Ambassador Patrick Theros, Strategic Adviser, Gulf International Forum
OPEC’s decision to increase production won’t have a major impact on oil markets
“OPEC’s decision to accelerate increases in production until August, rather than September, suggests a last-minute decision to accommodate Russian pleas ahead of the June 2nd OPEC+ meeting to effectively “free” it from its quota — much like already exempt members such as Venezuela, Iran, and Libya —recognising its inability to commit to allowed levels (it produced 9.14 Mb/d in April, well below its 10.43 Mb/d allowance). Some 120 kb/d additional crude will come from OPEC as a result of this new accelerated schedule in July, and another 235 kb/d in August, likely to be supplied by Saudi Arabia and the UAE. However, it might not make a major impact on markets due to other OPEC+ members’ continued underperformance and burgeoning demand triggered by a combination of reasons, not least of which is the EU’s stipulated 90% embargo on Russian supplies until the end of 2022. Moscow will want the deal to hold together to keep prices high enough for Washington and Brussels to reconsider sanctioning its oil, as OPEC can indeed be expected to respond to signals if prices continue pushing US$ 130/b. Russia’s interest in the deal also lies in its need to generate meaningful revenues from its depleting exports to Europe and limited flows to compensating markets such as Turkey, India, and China.”

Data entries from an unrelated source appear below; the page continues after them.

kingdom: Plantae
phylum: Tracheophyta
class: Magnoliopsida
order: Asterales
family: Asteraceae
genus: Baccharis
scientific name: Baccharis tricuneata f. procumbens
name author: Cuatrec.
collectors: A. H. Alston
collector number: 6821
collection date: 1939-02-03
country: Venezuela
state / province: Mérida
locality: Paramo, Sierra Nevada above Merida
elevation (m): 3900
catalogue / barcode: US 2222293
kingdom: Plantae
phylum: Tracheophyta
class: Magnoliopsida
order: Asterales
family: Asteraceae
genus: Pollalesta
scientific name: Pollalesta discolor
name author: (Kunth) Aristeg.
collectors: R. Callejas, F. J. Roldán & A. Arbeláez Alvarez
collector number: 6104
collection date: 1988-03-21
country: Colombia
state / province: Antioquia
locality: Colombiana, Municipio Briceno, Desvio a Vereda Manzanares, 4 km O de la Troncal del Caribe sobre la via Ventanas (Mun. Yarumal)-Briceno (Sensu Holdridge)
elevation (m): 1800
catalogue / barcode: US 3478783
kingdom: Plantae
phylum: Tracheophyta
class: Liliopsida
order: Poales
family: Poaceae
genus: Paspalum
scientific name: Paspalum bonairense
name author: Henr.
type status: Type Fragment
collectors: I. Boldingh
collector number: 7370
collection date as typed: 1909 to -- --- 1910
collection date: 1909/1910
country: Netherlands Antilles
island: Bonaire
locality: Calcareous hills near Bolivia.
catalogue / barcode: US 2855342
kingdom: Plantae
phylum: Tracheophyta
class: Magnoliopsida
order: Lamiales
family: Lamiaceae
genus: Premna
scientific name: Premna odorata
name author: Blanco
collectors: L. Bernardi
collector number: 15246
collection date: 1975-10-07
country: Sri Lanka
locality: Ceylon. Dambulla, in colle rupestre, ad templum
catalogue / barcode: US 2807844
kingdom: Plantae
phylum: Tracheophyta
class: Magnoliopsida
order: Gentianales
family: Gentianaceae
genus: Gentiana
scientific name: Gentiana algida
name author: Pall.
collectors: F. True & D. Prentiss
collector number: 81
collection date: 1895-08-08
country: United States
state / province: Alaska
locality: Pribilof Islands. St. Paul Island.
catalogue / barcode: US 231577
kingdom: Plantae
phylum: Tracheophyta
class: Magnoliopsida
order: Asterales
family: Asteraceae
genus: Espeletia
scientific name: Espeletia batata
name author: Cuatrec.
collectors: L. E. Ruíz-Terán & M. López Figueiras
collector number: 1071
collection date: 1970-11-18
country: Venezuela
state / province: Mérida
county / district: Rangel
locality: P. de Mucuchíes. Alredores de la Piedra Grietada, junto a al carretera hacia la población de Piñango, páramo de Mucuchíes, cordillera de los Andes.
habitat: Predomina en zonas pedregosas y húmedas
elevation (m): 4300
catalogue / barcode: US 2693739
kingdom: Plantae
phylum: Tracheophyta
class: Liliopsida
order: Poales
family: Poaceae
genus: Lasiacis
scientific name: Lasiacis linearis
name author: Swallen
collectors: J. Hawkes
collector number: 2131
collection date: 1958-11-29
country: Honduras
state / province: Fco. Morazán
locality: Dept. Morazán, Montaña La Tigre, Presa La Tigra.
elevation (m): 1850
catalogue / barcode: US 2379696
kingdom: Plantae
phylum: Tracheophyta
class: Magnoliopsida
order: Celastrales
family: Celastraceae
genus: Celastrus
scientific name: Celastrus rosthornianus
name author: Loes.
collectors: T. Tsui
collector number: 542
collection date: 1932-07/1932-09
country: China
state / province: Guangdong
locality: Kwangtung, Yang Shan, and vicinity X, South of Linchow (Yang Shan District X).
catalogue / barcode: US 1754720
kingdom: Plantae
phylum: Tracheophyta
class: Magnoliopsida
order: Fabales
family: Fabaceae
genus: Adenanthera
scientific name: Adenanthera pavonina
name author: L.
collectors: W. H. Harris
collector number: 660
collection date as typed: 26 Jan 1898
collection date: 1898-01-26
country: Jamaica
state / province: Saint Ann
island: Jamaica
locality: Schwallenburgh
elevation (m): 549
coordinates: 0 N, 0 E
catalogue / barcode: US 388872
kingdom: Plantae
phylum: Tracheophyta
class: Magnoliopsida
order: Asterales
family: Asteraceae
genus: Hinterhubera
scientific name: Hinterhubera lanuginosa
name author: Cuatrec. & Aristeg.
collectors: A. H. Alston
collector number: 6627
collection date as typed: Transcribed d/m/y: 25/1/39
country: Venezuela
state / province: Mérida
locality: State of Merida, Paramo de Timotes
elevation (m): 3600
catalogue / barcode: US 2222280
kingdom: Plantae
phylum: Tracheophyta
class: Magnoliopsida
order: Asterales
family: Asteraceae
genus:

Maryam Salman, Consultant, Qamar Energy
Influencing Iran: Moscow’s trump card to secure a role in Gulf security
“The US’ withdrawal from the Middle East has strengthened GCC countries’ desire to create intraregional coalitions and to look for an external security provider. Russia might fit the bill, though the conflict in Ukraine throws this into question.
The GCC countries expect Moscow to influence Iran, limiting the dangers it poses. The possibilities of Moscow’s influence on Tehran remain limited, though Russia is trying to show GCC countries its ability to influence the implementation of the Iran Nuclear Deal. The resumption of the JCPOA as a whole is in the interests of all Gulf countries, including Iran. This is also important for Russia since it considers ensuring security in the Gulf a key regional goal. By expanding the dialogue between Iran and the GCC countries Moscow would be seen as an active participant in strengthening the region’s security; hence why Russia is actively promoting its proposals for the creation of a new collective security system in the Gulf”.